Before-and-after object states

+ + + +

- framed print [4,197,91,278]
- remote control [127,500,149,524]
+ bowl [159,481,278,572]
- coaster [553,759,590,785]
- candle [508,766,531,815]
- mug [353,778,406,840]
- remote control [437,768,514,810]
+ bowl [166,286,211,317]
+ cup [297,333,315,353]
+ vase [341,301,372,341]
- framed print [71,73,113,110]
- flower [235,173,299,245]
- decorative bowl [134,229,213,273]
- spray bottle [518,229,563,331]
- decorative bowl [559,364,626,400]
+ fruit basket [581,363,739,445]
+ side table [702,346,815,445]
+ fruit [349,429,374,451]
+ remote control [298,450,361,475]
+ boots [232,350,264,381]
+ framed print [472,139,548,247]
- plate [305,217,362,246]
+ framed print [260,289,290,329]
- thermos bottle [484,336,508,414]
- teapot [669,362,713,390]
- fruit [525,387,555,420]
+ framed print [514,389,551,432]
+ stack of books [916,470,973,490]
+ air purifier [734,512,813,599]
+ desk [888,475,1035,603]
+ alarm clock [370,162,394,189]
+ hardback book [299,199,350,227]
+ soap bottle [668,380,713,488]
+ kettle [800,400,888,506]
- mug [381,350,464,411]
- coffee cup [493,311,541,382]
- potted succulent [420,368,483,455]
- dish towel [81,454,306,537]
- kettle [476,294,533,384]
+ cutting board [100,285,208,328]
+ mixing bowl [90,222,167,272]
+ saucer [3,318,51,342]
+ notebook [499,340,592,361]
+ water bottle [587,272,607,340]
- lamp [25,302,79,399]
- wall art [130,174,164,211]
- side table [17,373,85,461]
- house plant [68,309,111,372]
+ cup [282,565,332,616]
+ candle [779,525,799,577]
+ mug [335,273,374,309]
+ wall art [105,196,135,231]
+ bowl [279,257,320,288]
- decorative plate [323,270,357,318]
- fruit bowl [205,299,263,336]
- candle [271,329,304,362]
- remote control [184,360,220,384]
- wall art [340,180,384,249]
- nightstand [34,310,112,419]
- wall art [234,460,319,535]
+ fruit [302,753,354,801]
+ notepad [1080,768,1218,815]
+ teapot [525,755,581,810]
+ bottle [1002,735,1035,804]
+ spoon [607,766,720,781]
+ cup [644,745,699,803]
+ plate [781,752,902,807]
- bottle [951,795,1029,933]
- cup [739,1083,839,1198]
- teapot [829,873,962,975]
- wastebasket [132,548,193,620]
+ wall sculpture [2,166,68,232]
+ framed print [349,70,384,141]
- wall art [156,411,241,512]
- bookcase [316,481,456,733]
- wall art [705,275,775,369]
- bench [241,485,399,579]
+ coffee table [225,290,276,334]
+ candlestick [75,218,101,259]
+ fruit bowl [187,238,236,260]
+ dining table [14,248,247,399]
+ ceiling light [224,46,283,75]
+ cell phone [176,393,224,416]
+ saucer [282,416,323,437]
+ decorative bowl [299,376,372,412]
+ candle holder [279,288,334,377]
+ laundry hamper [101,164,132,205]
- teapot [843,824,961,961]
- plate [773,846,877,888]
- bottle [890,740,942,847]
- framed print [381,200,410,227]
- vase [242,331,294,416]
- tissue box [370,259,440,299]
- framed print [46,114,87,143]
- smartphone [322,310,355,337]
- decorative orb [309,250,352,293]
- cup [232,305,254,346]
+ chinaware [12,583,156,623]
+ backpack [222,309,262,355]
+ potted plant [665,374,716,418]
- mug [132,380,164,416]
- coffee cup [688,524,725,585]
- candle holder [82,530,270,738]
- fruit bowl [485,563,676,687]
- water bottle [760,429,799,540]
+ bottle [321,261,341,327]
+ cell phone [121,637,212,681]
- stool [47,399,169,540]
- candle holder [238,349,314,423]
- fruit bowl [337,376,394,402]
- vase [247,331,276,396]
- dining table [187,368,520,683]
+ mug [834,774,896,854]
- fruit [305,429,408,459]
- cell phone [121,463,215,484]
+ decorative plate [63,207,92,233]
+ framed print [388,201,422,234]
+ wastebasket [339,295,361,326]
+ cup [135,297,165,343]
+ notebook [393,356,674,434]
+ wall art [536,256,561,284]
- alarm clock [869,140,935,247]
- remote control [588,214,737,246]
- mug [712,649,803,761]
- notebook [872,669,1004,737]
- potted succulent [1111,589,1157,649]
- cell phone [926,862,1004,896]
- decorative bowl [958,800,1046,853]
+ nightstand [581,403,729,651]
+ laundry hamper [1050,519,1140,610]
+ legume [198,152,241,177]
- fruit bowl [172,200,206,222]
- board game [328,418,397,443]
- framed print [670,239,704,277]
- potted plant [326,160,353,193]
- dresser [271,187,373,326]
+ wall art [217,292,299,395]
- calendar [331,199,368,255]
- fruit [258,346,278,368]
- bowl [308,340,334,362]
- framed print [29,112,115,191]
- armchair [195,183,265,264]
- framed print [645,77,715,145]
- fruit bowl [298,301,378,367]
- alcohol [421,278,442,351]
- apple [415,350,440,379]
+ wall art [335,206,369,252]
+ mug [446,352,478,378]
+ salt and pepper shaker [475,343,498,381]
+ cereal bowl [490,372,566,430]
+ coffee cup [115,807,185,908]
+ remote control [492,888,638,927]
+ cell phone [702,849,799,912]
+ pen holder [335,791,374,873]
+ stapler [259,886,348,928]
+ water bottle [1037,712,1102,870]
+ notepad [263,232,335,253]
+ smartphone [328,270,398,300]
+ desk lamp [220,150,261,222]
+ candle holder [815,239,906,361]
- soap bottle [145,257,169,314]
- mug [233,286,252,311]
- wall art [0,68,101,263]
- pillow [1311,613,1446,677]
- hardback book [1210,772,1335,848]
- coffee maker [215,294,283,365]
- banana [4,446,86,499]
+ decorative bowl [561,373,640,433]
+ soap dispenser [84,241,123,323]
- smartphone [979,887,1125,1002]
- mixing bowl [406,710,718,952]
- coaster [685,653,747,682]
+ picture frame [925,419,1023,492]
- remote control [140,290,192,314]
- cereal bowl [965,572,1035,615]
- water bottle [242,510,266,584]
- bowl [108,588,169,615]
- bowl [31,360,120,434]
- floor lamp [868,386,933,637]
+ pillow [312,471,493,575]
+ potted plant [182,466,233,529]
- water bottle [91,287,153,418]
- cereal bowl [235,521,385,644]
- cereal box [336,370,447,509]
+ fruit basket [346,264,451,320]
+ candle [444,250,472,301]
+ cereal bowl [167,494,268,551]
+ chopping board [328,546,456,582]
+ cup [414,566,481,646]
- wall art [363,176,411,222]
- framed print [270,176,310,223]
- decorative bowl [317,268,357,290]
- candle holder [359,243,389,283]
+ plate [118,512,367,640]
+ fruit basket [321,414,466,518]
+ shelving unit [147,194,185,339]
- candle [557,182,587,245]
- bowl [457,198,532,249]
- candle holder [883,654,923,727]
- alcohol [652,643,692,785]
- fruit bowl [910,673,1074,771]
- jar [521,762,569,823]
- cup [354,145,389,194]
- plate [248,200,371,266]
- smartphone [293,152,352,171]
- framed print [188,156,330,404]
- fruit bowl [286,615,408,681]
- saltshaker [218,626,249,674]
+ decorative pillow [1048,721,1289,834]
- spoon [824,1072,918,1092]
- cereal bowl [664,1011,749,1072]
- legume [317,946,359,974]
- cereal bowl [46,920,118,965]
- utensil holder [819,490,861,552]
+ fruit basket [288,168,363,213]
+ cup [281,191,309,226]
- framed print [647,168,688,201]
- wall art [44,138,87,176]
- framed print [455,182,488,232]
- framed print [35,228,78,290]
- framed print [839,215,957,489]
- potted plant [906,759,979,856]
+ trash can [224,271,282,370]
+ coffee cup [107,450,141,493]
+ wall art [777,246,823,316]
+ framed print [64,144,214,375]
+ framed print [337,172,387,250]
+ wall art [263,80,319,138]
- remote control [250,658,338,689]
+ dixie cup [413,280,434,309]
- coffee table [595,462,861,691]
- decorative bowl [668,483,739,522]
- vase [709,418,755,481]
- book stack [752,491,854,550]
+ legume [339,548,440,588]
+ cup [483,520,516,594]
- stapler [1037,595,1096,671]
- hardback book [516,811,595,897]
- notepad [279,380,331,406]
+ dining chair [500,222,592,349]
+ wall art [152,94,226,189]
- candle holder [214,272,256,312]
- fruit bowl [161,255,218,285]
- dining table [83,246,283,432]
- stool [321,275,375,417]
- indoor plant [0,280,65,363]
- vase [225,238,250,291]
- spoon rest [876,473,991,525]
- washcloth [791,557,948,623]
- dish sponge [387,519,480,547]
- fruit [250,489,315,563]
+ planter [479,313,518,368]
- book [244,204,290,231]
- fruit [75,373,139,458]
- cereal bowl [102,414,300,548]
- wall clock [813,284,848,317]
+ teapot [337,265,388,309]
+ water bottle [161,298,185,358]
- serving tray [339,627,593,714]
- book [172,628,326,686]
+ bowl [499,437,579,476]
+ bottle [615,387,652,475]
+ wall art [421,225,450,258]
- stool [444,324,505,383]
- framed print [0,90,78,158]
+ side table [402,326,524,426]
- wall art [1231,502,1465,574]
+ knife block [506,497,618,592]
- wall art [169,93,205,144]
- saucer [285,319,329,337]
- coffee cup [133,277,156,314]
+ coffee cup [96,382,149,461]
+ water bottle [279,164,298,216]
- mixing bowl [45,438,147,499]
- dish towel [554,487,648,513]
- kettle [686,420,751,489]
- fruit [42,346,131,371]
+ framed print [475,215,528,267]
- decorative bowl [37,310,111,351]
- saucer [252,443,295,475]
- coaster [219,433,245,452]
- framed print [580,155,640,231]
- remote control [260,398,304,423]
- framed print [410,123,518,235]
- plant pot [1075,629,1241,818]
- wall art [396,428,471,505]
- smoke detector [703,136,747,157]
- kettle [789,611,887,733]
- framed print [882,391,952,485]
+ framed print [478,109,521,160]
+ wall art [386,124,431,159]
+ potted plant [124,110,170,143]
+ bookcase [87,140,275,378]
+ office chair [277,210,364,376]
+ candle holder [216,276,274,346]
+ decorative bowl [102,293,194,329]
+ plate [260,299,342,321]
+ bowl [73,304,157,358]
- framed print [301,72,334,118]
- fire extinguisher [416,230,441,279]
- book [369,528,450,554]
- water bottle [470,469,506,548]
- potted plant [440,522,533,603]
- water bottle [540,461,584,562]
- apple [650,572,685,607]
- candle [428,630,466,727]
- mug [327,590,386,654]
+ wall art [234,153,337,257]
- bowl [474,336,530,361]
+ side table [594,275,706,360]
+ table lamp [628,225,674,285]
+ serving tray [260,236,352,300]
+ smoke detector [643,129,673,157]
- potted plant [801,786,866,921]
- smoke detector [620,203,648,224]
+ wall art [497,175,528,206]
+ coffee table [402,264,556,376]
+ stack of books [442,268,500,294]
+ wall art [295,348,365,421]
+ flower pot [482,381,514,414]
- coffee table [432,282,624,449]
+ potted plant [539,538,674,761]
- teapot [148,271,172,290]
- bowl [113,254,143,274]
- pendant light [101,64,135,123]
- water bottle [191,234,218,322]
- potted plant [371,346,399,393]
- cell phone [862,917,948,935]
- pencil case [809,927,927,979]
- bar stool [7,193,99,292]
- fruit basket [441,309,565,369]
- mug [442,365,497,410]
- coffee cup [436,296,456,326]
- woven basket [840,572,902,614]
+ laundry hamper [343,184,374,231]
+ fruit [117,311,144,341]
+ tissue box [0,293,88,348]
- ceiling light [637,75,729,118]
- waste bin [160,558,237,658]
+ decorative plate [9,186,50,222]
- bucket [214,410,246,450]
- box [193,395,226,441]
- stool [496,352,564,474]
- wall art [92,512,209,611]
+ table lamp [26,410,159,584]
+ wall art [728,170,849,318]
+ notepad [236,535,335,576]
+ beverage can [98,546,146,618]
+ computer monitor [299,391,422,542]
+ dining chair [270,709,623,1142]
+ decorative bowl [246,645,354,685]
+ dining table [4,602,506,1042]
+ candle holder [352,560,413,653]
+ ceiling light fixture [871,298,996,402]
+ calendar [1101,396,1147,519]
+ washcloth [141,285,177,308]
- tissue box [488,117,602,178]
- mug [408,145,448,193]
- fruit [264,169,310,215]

+ + + +

# Problem statement
Extract exactly and only the lines above from the line containing "coffee table [225,290,276,334]" through the line containing "- coffee cup [688,524,725,585]", both end lines included.

# Answer to this task
+ coffee table [225,290,276,334]
+ candlestick [75,218,101,259]
+ fruit bowl [187,238,236,260]
+ dining table [14,248,247,399]
+ ceiling light [224,46,283,75]
+ cell phone [176,393,224,416]
+ saucer [282,416,323,437]
+ decorative bowl [299,376,372,412]
+ candle holder [279,288,334,377]
+ laundry hamper [101,164,132,205]
- teapot [843,824,961,961]
- plate [773,846,877,888]
- bottle [890,740,942,847]
- framed print [381,200,410,227]
- vase [242,331,294,416]
- tissue box [370,259,440,299]
- framed print [46,114,87,143]
- smartphone [322,310,355,337]
- decorative orb [309,250,352,293]
- cup [232,305,254,346]
+ chinaware [12,583,156,623]
+ backpack [222,309,262,355]
+ potted plant [665,374,716,418]
- mug [132,380,164,416]
- coffee cup [688,524,725,585]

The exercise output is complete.